Beyond the recipe itself, this dish represents more than just food. It represents love, family, and cherished memories. It's a dish that takes me back, a dish that makes me smile, a dish that keeps my mom’s legacy alive in my heart and on my dinner table. It’s a recipe I'm happy to share, hoping it brings a taste of home and a touch of warmth to your own family gatherings.

Beyond the Broiler: A Deeper Dive into Flounder

Flounder, a member of the flatfish family, is known for its mild, delicate flavor and flaky texture. It’s a versatile fish, lending itself to a variety of cooking methods, from pan-frying and baking to grilling and, of course, broiling. Broiling, in particular, brings out the natural sweetness of the fish while creating a beautiful, slightly crispy skin.

Choosing a fresh, high-quality flounder is crucial for the best results. Look for firm flesh with a bright, glistening appearance. The fish should smell fresh and clean, with no ammonia-like odor. If purchasing a whole flounder, make sure the gills are bright red and the eyes are clear and slightly bulging. Once you’ve found your perfect flounder, preparing it for broiling is relatively simple. The scoring on the dark side helps to prevent the fish from curling during cooking and allows the flavorful garlic butter sauce to penetrate more effectively.

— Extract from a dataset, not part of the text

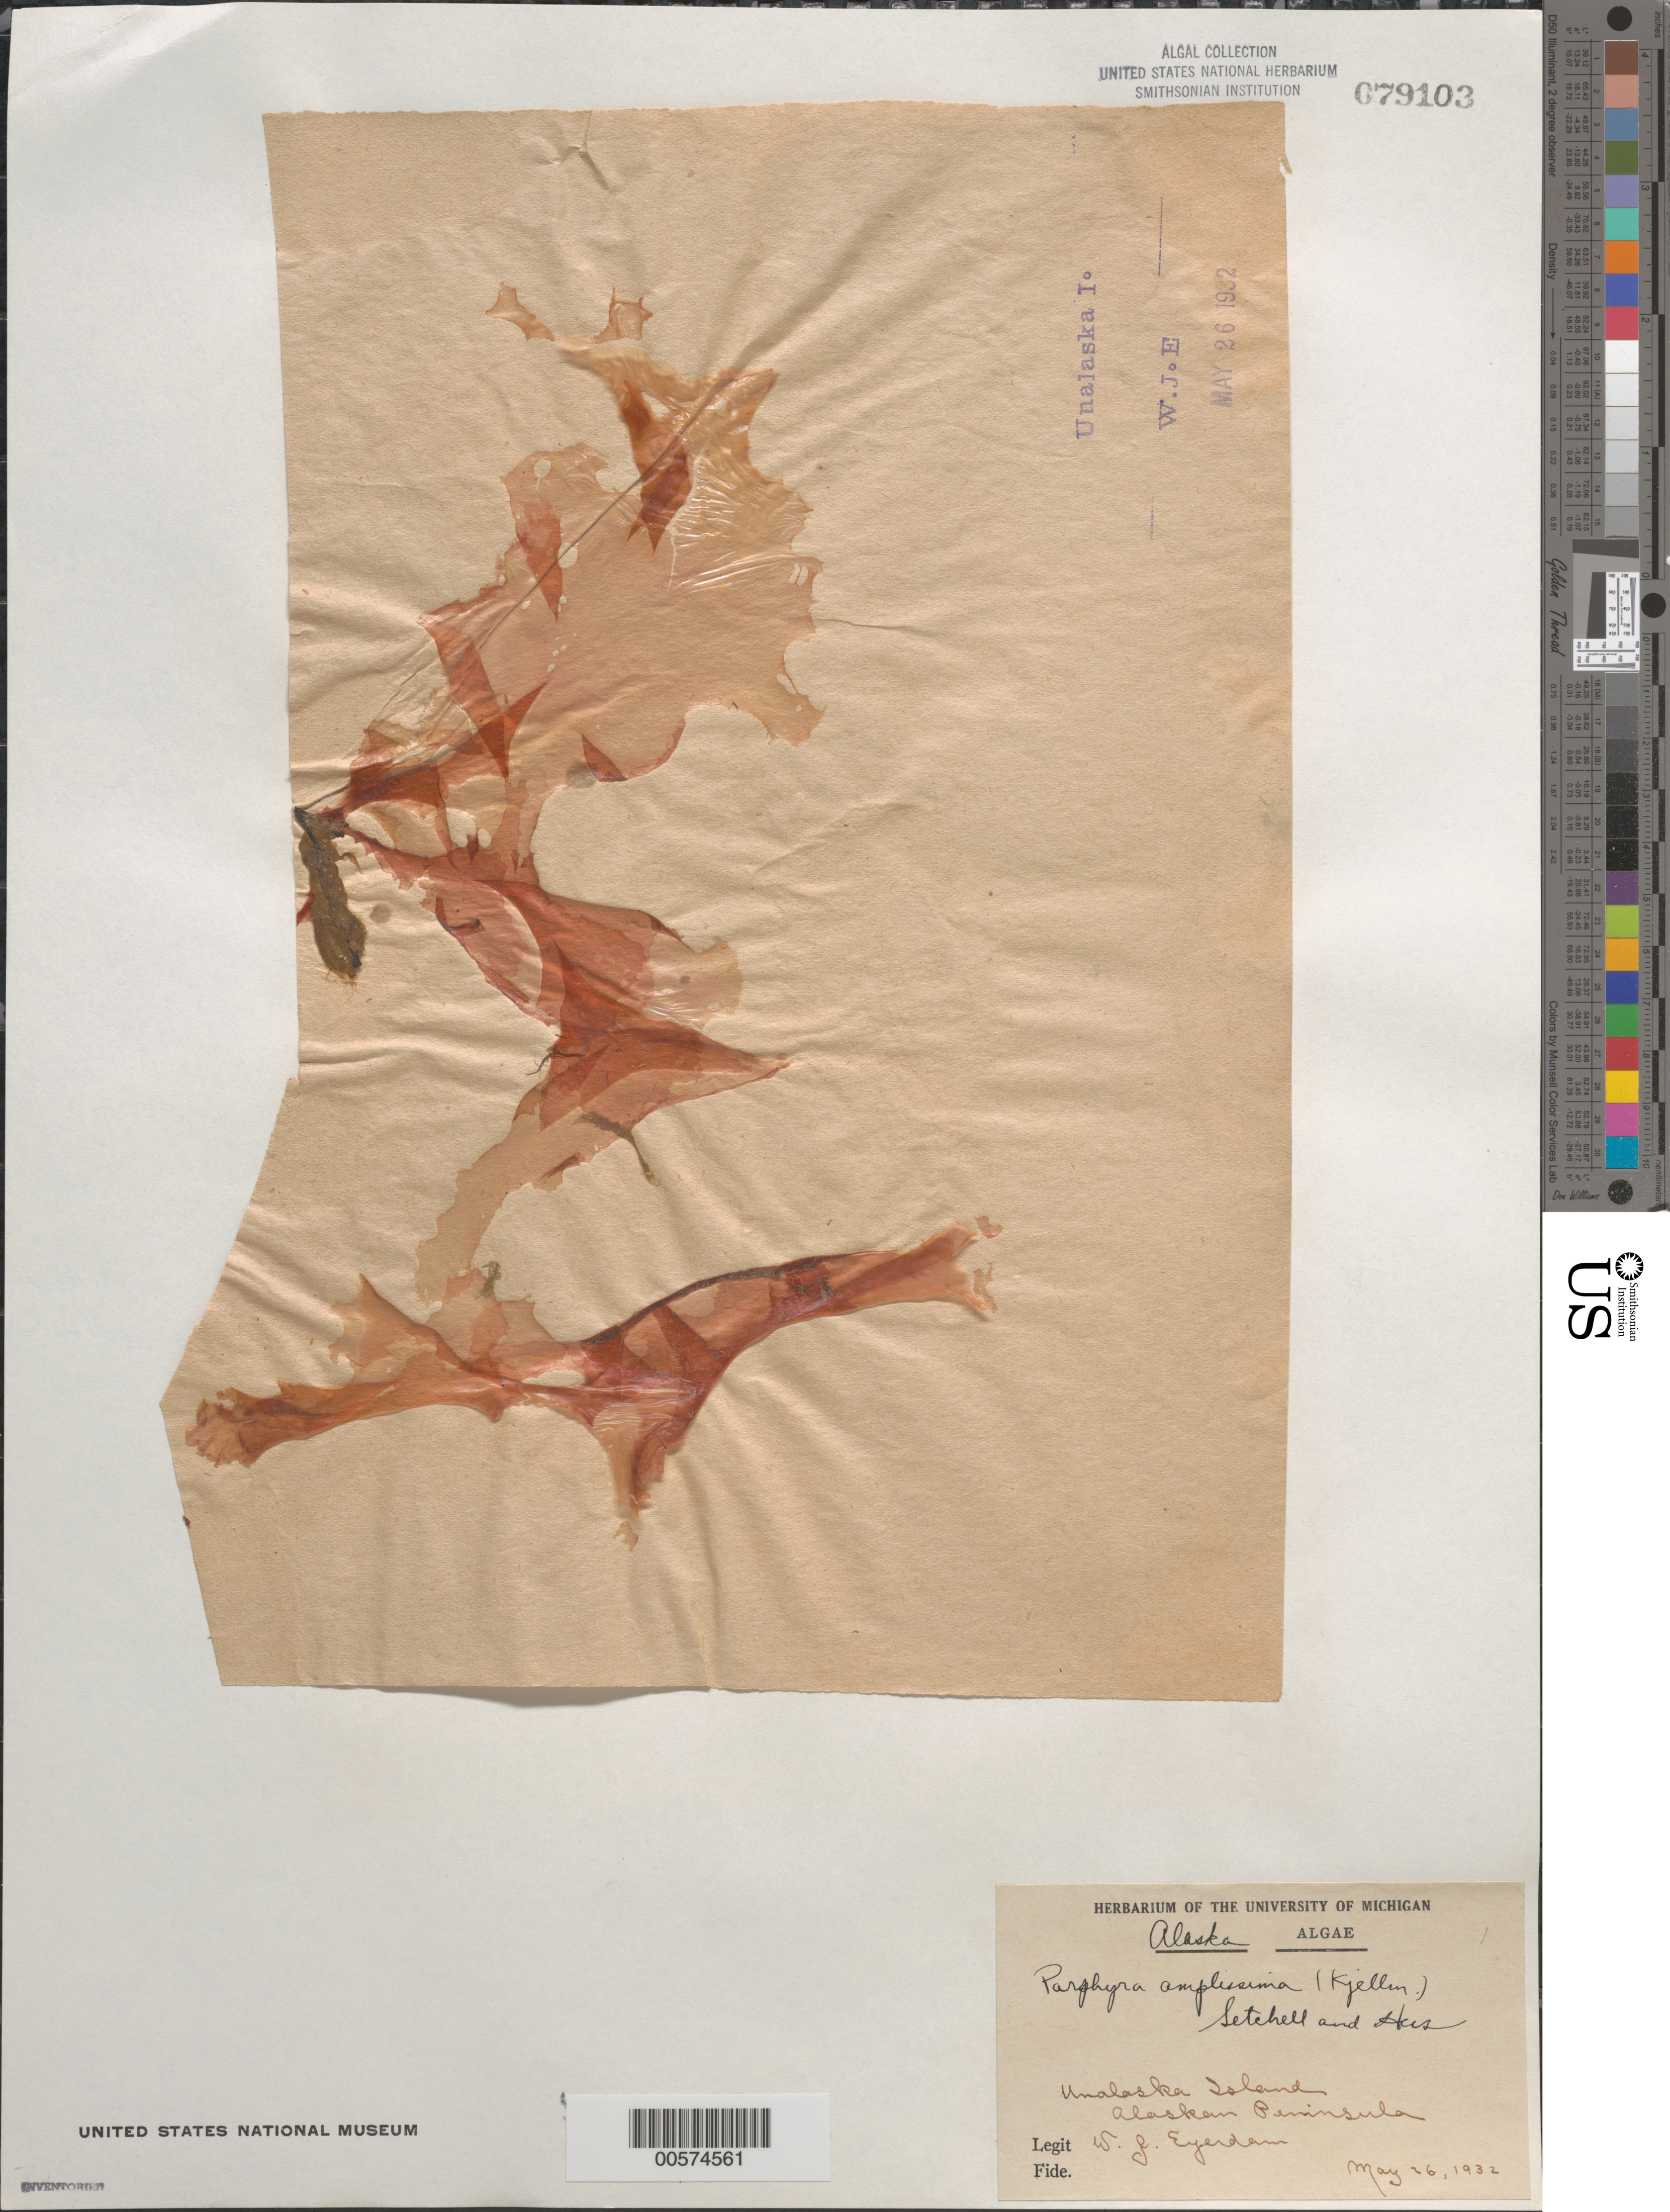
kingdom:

Serving Suggestions and Variations

My mom’s recipe is wonderfully adaptable. Feel free to experiment with different herbs and spices to create your own unique twist. A sprinkle of fresh dill or parsley adds a bright, herbaceous note, while a pinch of paprika provides a subtle smokiness. You can also experiment with different types of butter, such as herb-infused or lemon-infused butter, to add another layer of complexity to the flavor profile.

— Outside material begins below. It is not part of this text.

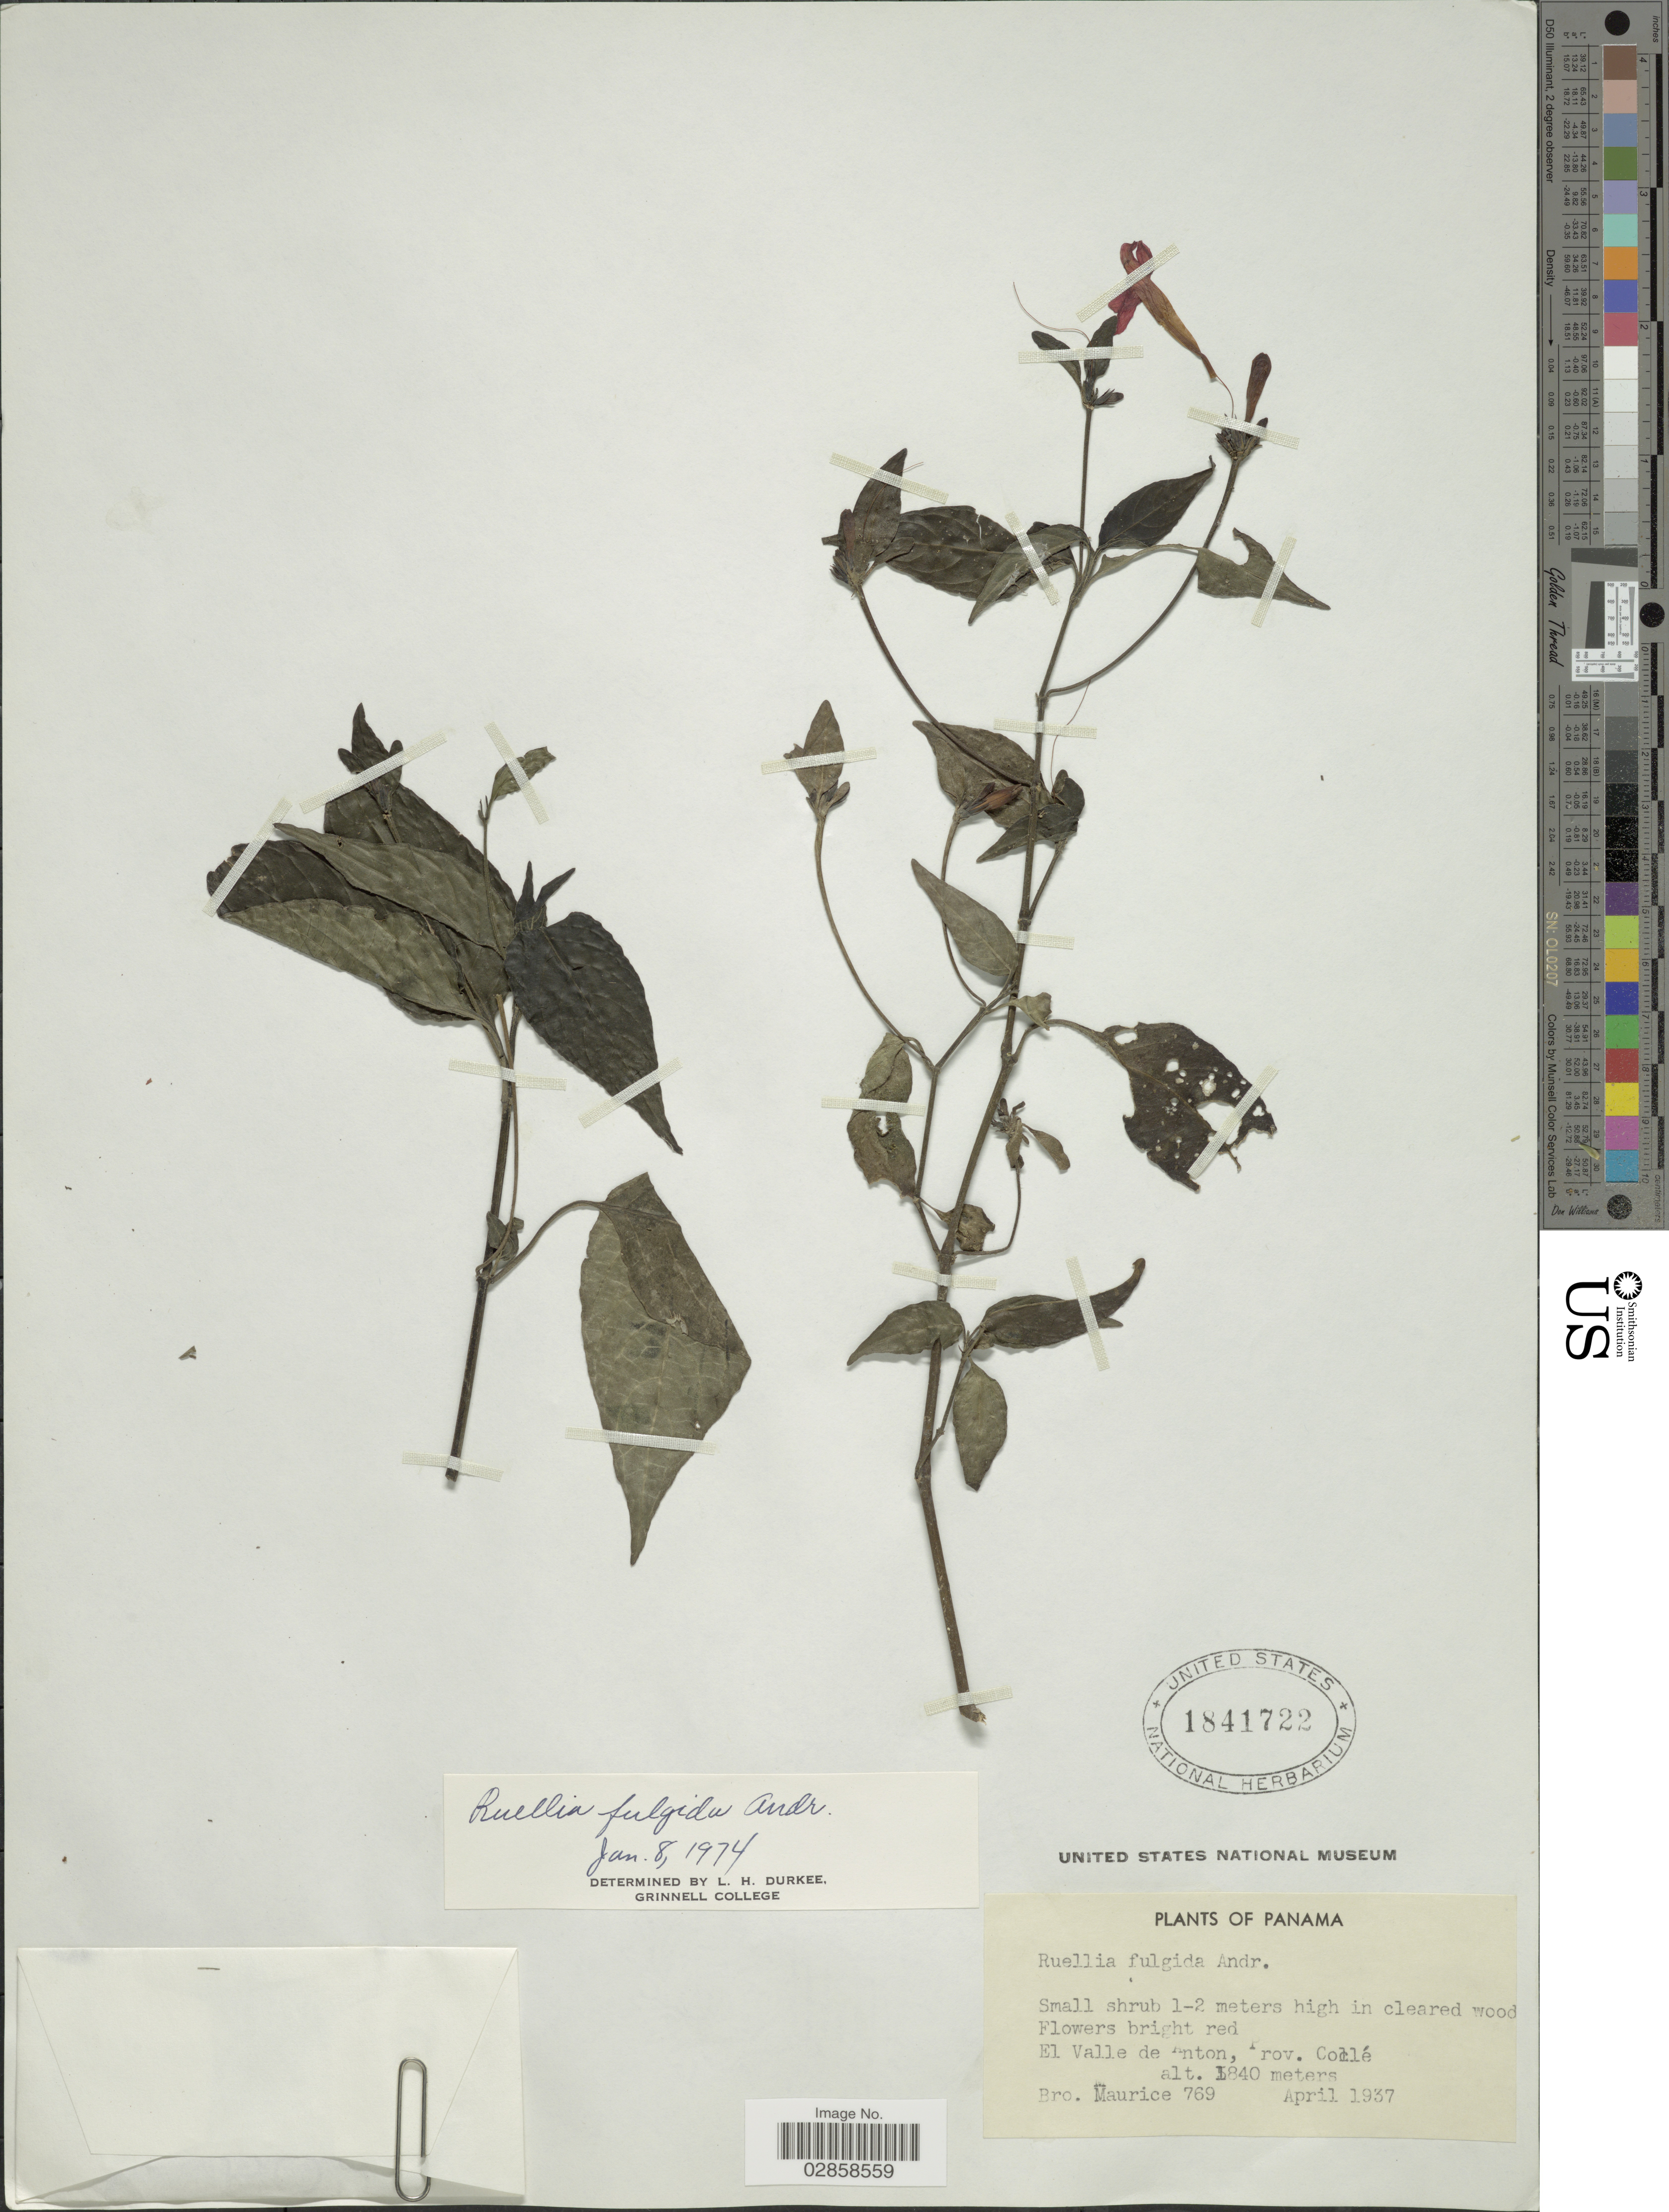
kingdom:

This broiled flounder pairs beautifully with a variety of side dishes. A simple side salad, a bed of steamed asparagus, or roasted potatoes complement the delicate flavor of the fish perfectly. For a more indulgent meal, consider serving it with creamy mashed potatoes or a side of rice pilaf. Regardless of your chosen accompaniments, this recipe is sure to be a crowd-pleaser.

More than a Recipe: A Legacy

Cooking isn't just about following instructions; it's about creating memories, sharing experiences, and connecting with loved ones. This broiled flounder recipe is more than just a collection of ingredients and steps; it's a tangible link to my past, a way to honor my mother's memory, and a recipe that I will continue to share with my family for generations to come. It is a reminder that the most precious ingredients in any recipe are love, tradition, and the enduring bonds of family.

Step-by-step

    • Heat brolier on high.
    • Score the fish in two or three spots on the dark side.
    • Melt butter and Worcestershire sauce with juice from half a lemon and garlic.
    • Rub fish down with salt and pepper on both sides (depending on the size of your fish, you might need more or less salt and pepper).
    • Put fish under the broiler for 3 minutes.
    • Slide the fish out of the broiler and paint it with butter and garlic sauce every minute or so until the fish is done.
    • Follow this rule: if you can stick a toothpick into the widest part of the fish, then place the toothpick to your lips; if the toothpick is warm, your fish is done.
    • When fish is done, drizzle with the juice from the other half of your lemon.
    • I like putting the whole fish on the table and letting everybody dig in.